(di Andrea Ducci, medical Corriere) È quello che capita ai 29 milioni di assistiti residenti nelle regioni, che si ritrovano commissariate o sottoposte a un piano di rientro proprio a causa dei disavanzi accumulati dalla sanità pubblica.
Pagano addizionali più elevate e ticket più cari a fronte di servizi sanitari peggiori. È quello che capita ai 29 milioni di assistiti residenti nelle regioni, illness che si ritrovano commissariate o sottoposte a un piano di rientro proprio a causa dei disavanzi accumulati dalla sanità pubblica. Gli enti regionali dove è stato imposto un commissario ad acta sono cinque: Lazio, Campania, Molise, Abruzzo e Calabria. A cui vanno ad aggiungersi altre tre regioni per cui corre l’obbligo di sottostare a un rigido piano di rientro. In questo caso si tratta di Piemonte, sale Puglia e Sicilia. La cifra comune, come detto, è quella di erogare servizi sanitari qualitativamente più scadenti, malgrado i continui giri di vite su ticket e addizionali. Aumentare le tariffe appare, del resto, l’unica strada per porre rimedio all’emorragia fotografata dal recente rapporto dell’Agenzia nazionale per i servizi sanitari regionali (Agenas). Su un totale di 108 aziende ospedaliere italiane (compresi policlinici universitari e Irccs pubblici) ce ne sono ben 31 che hanno archiviato il bilancio del 2014 in rosso. Quasi una su tre, con il record di 158 milioni del San Camillo-Forlanini di Roma. Si aggiunga che almeno 24 aziende rischiano di finire sotto il piano di rientro in base ai criteri della legge di Stabilità.
E, non a caso, intorno alla manovra varata lo scorso 15 ottobre orbita l’intera partita che in queste ore stanno giocando le Regioni per spuntare un miliardo di euro in più per il fondo sanitario. Il premier Matteo Renzi non vuole sentirne parlare, rivendicando il fatto che la legge finanziaria assegnerà alle regioni nel 2016 un miliardo di euro in più rispetto a quest’anno. Un calcolo che Sergio Chiamparino, governatore del Piemonte e presidente della Conferenza Stato Regioni, riconosce giusto corredandolo, tuttavia, di un ulteriore conteggio: la manovra riduce da 113 a 111 miliardi di euro la dotazione indicata dal Patto per la salute.

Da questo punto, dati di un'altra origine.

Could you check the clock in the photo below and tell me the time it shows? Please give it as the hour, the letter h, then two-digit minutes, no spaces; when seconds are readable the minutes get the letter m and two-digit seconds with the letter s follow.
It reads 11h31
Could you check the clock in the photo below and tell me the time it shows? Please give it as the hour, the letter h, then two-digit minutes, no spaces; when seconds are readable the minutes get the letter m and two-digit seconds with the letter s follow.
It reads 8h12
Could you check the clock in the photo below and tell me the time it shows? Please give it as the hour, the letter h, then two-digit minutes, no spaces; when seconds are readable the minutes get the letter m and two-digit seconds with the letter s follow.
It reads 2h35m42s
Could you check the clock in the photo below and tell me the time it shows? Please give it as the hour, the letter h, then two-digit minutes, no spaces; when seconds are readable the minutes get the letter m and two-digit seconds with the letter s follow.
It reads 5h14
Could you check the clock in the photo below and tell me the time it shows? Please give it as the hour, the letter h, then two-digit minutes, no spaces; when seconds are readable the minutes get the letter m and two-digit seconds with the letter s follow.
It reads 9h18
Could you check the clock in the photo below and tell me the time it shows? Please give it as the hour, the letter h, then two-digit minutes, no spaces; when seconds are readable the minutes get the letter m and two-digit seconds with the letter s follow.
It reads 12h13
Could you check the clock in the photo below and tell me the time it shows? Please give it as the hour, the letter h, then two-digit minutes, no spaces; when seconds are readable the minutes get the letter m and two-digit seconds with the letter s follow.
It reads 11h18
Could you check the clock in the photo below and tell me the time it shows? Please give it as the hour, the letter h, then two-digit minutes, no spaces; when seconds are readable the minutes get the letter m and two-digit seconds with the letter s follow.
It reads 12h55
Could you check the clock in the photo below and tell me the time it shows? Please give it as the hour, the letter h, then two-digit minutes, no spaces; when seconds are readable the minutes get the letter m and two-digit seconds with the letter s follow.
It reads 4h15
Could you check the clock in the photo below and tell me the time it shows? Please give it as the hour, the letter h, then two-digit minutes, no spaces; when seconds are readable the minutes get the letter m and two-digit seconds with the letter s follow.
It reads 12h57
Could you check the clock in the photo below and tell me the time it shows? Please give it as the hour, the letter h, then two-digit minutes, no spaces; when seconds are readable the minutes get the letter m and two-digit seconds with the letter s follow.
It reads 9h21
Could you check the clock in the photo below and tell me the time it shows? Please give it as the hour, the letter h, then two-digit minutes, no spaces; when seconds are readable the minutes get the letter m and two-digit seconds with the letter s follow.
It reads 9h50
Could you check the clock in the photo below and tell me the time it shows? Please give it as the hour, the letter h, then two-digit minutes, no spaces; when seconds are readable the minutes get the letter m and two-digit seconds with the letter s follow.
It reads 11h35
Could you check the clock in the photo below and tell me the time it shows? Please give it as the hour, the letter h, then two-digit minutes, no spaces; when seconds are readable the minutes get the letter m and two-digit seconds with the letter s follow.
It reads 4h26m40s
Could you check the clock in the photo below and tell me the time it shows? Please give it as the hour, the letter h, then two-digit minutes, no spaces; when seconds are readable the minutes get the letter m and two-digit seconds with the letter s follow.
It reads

L’ex sindaco di Torino argomenta, inoltre, che il miliardo di euro concesso in più al fondo sanitario delle regioni è già interamente impegnato. Quasi 800 milioni sono indispensabili a garantire i cosidetti Lea, livelli essenziali di assistenza. I restanti 200 milioni di euro dovrebbero coprire rispettivamente il rinnovo contrattuale del settore, il fondo vaccinazioni, il fondo per emotrasfusi e, infine, la dotazione per i farmaci salvavita. Un elenco di impegni che vale, cioè, oltre un miliardo di euro. Ossia esattamente quanto richiesto ieri da Chiamparino durante l’audizione in Commissione Bilancio al Senato. Il braccio di ferro sulle risorse tra governo e regioni discende, d’altra parte, anche dal taglio su altri capitoli di spesa. Oltre ai due miliardi alla sanità i governatori si sono visti sforbiciare ulteriori due miliardi per effetto della spending review . Il dato allarma Chiamparino e gli altri presidenti di regione e, soprattutto, fa il paio con le cifre evidenziate dal dossier sulla legge di Stabilità elaborato dai servizi bilancio di Camera e Senato.
Secondo i tecnici del Parlamento il sistema regionale dovrà «sopportare» nel triennio 2017-2019 un contributo alla finanza pubblica pari a 17 miliardi. Una dinamica che alimenta la tentazione di ritoccare i ticket, malgrado il ripetuto impegno a non farlo. «Nessuno vuole aumentare i ticket sanitari o le tasse locali – ribadisce Chiamparino – ma non escludo che qualche Regione possa caderci dentro per non rinunciare ad alcuni interventi, come ad esempio, quello di finanziare il fondo per i farmaci innovativi».